## Brano scelto
· · · · · · ·

7 Dicembre 2018

Venerdì della I Settimana di Avvento


Oggi Gesù ci dice: «Gli umili si rallegreranno di nuovo nel Signore, i più poveri gioiranno nel Santo d’Israele.» (I Lettura).

Dal Vangelo secondo Matteo 9,27-31: I miracoli sono sempre legati alla fede, ma non è la fede dell’uomo che guarisce, ma la potenza di Dio. Se la fede ne è la condizione perché Dio operi i miracoli, è la parola di Cristo che guarisce. Avere fede significa confessare la propria impotenza e proclamare nel contempo la propria fiducia nella potenza e nella misericordia di Dio. Fede è rifiuto di contare su se stessi per contare unicamente su Dio. Il grido degli ammalati che invocano il Cristo esprime sempre questo duplice atteggiamento.

Figlio di Davide - Catechismo della Chiesa Cattolica n. 439: Numerosi ebrei ed anche alcuni pagani che condividevano la loro speranza hanno riconosciuto in Gesù i tratti fondamentali del “figlio di Davide” messianico promesso da Dio a Israele (Mt 2,2; 9,27; 12,23; 15,22; 20,30; 21,9.15). Gesù ha accettato il titolo di Messia cui aveva diritto (Gv 4,25-26; 11,27), ma non senza riserve, perché una parte dei suoi contemporanei lo intendeva secondo una concezione troppo umana (Mt 22,41-46), essenzialmente politica (Gv 6,15; Lc 24,21).

Figlio di Davide, abbi pietà di noi - CCC 2616: La preghiera a Gesù è già esaudita da lui durante il suo ministero, mediante segni che anticipano la potenza della sua morte e della sua risurrezione: Gesù esaudisce la preghiera di fede, espressa a parole (dal lebbroso; da Giairo; dalla Cananea; dal buon ladrone) oppure in silenzio (da coloro che portano il paralitico; dall’emoroissa che tocca il suo mantello; dalle lacrime e dall’olio profumato della peccatrice). La supplica accorata dei ciechi: «Figlio di Davide, abbi pietà di noi » (Mt 9,27) o: «Figlio di Davide, Gesù, abbi pietà di me» (Mc 10,47) è stata ripresa nella tradizione della Preghiera a Gesù: «Gesù, Cristo, Figlio di Dio, Signore, abbi pietà di me peccatore!». Si tratti di guarire le malattie o di rimettere i peccati, alla preghiera che implora con fede Gesù risponde sempre: «Va’ in pace, la tua fede ti ha salvato!». Sant’Agostino riassume in modo mirabile le tre dimensioni della preghiera di Gesù: «Prega per noi come nostro Sacerdote; prega in noi come nostro Capo; è pregato da noi come nostro Dio. Riconosciamo, dunque, in lui la nostra voce, e in noi la sua voce».

· · · · · · ·

Trascrivi alla lettera il tratto del brano di commento al Vangelo che comincia con le parole «Dal Vangelo secondo» e si chiude con «questo duplice atteggiamento.».

· · · · · · ·

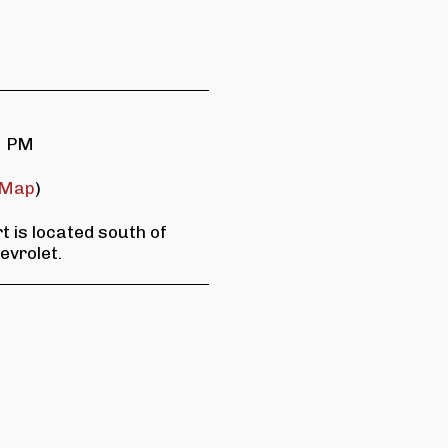
0 PM
Map
)
 is located south of
evrolet.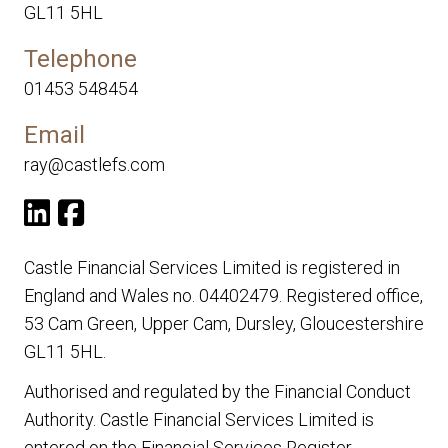
GL11 5HL
Telephone
01453 548454
Email
ray@castlefs.com
Castle Financial Services Limited is registered in
England and Wales no. 04402479. Registered office,
53 Cam Green, Upper Cam, Dursley, Gloucestershire
GL11 5HL.
Authorised and regulated by the Financial Conduct
Authority. Castle Financial Services Limited is
entered on the Financial Services Register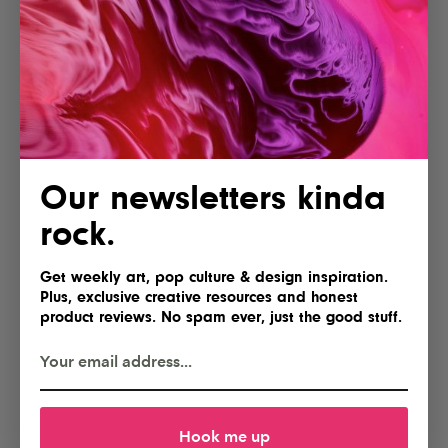
Our newsletters kinda
rock.
Get weekly art, pop culture & design inspiration.
Plus, exclusive creative resources and honest
product reviews. No spam ever, just the good stuff.
Hook me up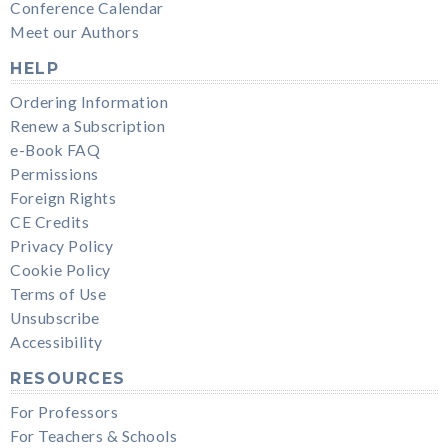
Conference Calendar
Meet our Authors
HELP
Ordering Information
Renew a Subscription
e-Book FAQ
Permissions
Foreign Rights
CE Credits
Privacy Policy
Cookie Policy
Terms of Use
Unsubscribe
Accessibility
RESOURCES
For Professors
For Teachers & Schools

· · · · · · ·

## Soluzione proposta
Dal Vangelo secondo Matteo 9,27-31: I miracoli sono sempre legati alla fede, ma non è la fede dell’uomo che guarisce, ma la potenza di Dio. Se la fede ne è la condizione perché Dio operi i miracoli, è la parola di Cristo che guarisce. Avere fede significa confessare la propria impotenza e proclamare nel contempo la propria fiducia nella potenza e nella misericordia di Dio. Fede è rifiuto di contare su se stessi per contare unicamente su Dio. Il grido degli ammalati che invocano il Cristo esprime sempre questo duplice atteggiamento.